How about the puffer?
 
The thing that struck me the most in the second image was the different WB. Definitely use a 1/2 CTO or even full CTO gel for such a situation, as Dwig touched on (those are two gels that would change a daylight-balanced light to a tungsten colour, the half CTO being less orange than a full one). When you get into gelling the flash, start carrying a CTO and a Window Green gel. The CTO for tungsten, the green for fluorescent. Those are the bread-and-butter of colour correcting your flash. (Other gels, like blue and magenta, are used much less often, but I've found occasional use for them on some odd, wonky fluorescents.)

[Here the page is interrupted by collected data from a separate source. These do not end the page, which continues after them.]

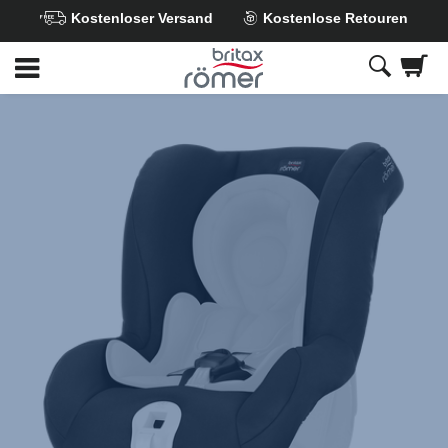
Kostenloser Versand
Kostenlose Retouren
Zum
Hauptinhalt
springen
Britax
Ersatzbezug
–
FIRST
CLASS
PLUS
Cosmos
Black,
1
von
1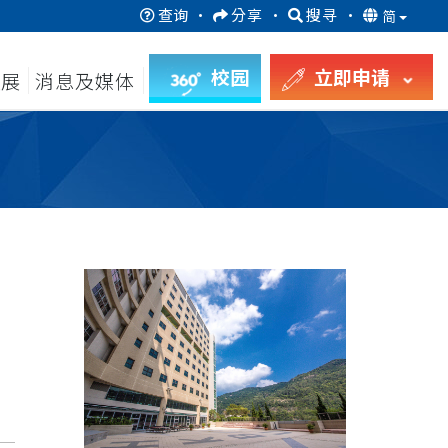
查询
·
分享
·
搜寻
·
简
校园
立即申请
发展
消息及媒体
月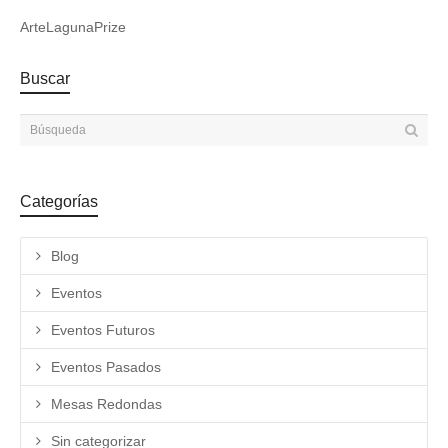
ArteLagunaPrize
Buscar
Categorías
Blog
Eventos
Eventos Futuros
Eventos Pasados
Mesas Redondas
Sin categorizar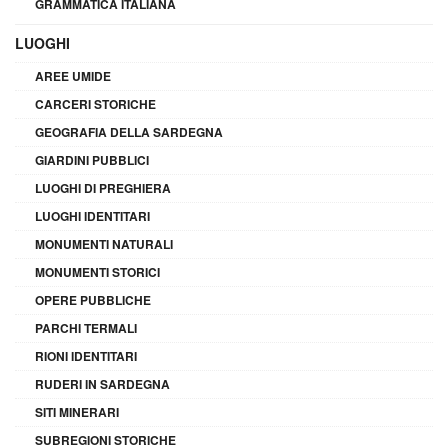
GRAMMATICA ITALIANA
LUOGHI
AREE UMIDE
CARCERI STORICHE
GEOGRAFIA DELLA SARDEGNA
GIARDINI PUBBLICI
LUOGHI DI PREGHIERA
LUOGHI IDENTITARI
MONUMENTI NATURALI
MONUMENTI STORICI
OPERE PUBBLICHE
PARCHI TERMALI
RIONI IDENTITARI
RUDERI IN SARDEGNA
SITI MINERARI
SUBREGIONI STORICHE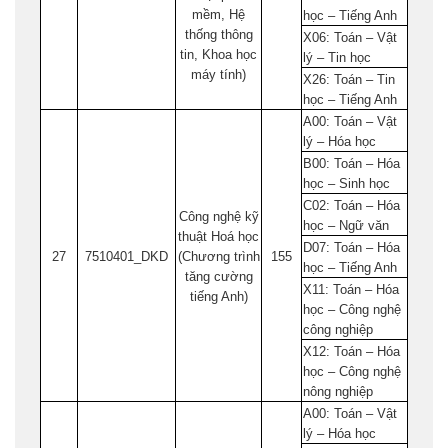
mềm, Hệ
học – Tiếng Anh
thống thông
X06: Toán – Vật
tin, Khoa học
lý – Tin học
máy tính)
X26: Toán – Tin
học – Tiếng Anh
A00: Toán – Vật
lý – Hóa học
B00: Toán – Hóa
học – Sinh học
C02: Toán – Hóa
Công nghệ kỹ
học – Ngữ văn
thuật Hoá học
D07: Toán – Hóa
27
7510401_DKD
(Chương trình
155
học – Tiếng Anh
tăng cường
X11: Toán – Hóa
tiếng Anh)
học – Công nghệ
công nghiệp
X12: Toán – Hóa
học – Công nghệ
nông nghiệp
A00: Toán – Vật
lý – Hóa học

As for softening the pop-up, I am personally very reserved about those devices. I mean, the flash is what, an inch wide? The puffer makes it two or three? Not that big of a difference really; you're just turning it into something akin to a direct hot-shoed flash, and cutting it's power a stop or two while you're at it. If you want to soften the light then I really would suggest using an external flash unit and bouncing off something. (But then, in the world of bouncing, things get more complicated, most so because the light will pick-up the colour of any surface you bounce off-of. When you have a lot of different coloured-walls, things get messy... *sigh* ... I hate it when someone decided that four different colours on the walls was a good idea.)